Please restrict lines to 80 cols. My editor doesn't like longer lines. Also the stuff about #1190 is an implementation detail, and this log is primarily for users to see if they need to upgrade anything.
|
Apart from #3034 (comment) I think @larsmans would like most commits of this PR to be squashed and then we are good to go for merging this I think. |
|
Simplified I didn't touch it in I can tackle it in this PR if it adds sufficiently to consistency. |
|
Ok, it ended up being easy to make this work for |
|
@eickenberg do you need help for the squashing? Here is some doc: http://gitready.com/advanced/2009/02/10/squashing-commits-with-rebase.html |
… commit over around 20 commits to avoid failing tests
|
Thanks for that. I think it worked. @fabianp encouraged me through the sticky parts :) |
|
Looks good, for some reason travis did not pickup your new commit. I will run the tests on my box. If they pass I will merge. |
|
Yes, something is weird - I am not getting update emails anymore either (saw your comment 20h later), so probably some hooks aren't running? |
|
Hum the cause is a conflict in the whats new file as usual. I am on it. |
|
Ok, thanks! |
|
I forgot to say: thanks @eickenberg for the non-trivial fix! |
|
thanks for seeing it through with me :) @ogrisel @mblondel @larsmans @GaelVaroquaux @agramfort @fabianp On Thursday, April 17, 2014, Olivier Grisel notifications@github.com
|
|
You should add your name to the header next time. |
|
Indeed, please @eickenberg feel free to open a new PR for this and I will merge it right away. |
|
Haha OK I'll do that, because I love making pull requests! :) |
Hello everybody,
here is an enhancement to the ridge_regression function: Up until now, if sample_weight is given, the decision tree imposes a treatment in sample space, which can lead to Memory errors if the number of samples is large even though the number of features is small. See http://stackoverflow.com/questions/22766978/sklearn-ridge-and-sample-weight-gives-memory-error for an external issue on this.
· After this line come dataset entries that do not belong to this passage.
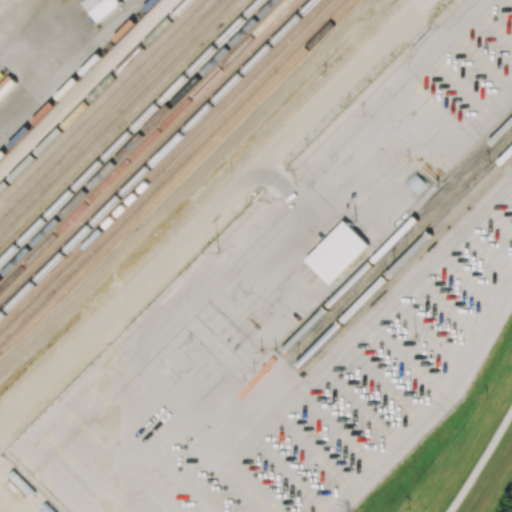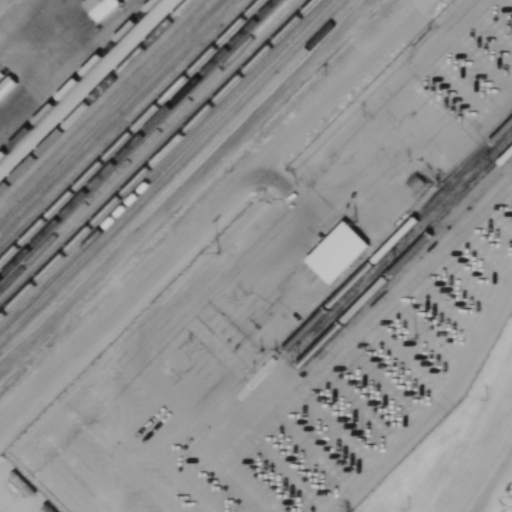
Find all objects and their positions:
road: (144, 1)
building: (101, 8)
road: (410, 17)
road: (72, 66)
railway: (78, 79)
railway: (96, 96)
railway: (102, 103)
railway: (110, 110)
railway: (117, 117)
railway: (124, 124)
railway: (132, 132)
railway: (139, 139)
railway: (145, 146)
railway: (152, 152)
railway: (159, 160)
railway: (165, 166)
railway: (172, 173)
railway: (180, 178)
building: (417, 183)
road: (196, 230)
railway: (387, 250)
building: (338, 252)
railway: (386, 280)
railway: (41, 298)
road: (481, 463)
All I added was the possibility to treat sample weights in _solve_dense_cholesky and not only in _solve_dense_cholesky_kernel.
I provide a batch of tests checking that the results of these two functions are the same given sample weights.
Further I provide a test to ensure that the correct branch is chose in ridge_regression (i.e. use _solve_dense_cholesky if n_samples > n_features even if there are sample weights). The way I implemented this is that it will cause a MemoryError if the wrong branch is taken. By TDD I made sure it fails first - now it passes. Please comment on this practice: Evidently in this current, corrected case, the MemoryError will not be raised, but if ever the branching is wrong, and the computer tested has 2TB of memory available, this test will no longer raise a MemoryError. If there are better ways of checking the right branching, please let me know.
PS: There are some inconsistencies in function signature default values: _solve_dense_cholesky_kernel has sample_weight=None as default, which will, if called directly, be interpreted as though sample_weights are actually present. This has never caused an error, because the public function ridge_regression always calls with sample_weight=1. if no sample weights are given. Should I correct this in the present PR or elsewhere?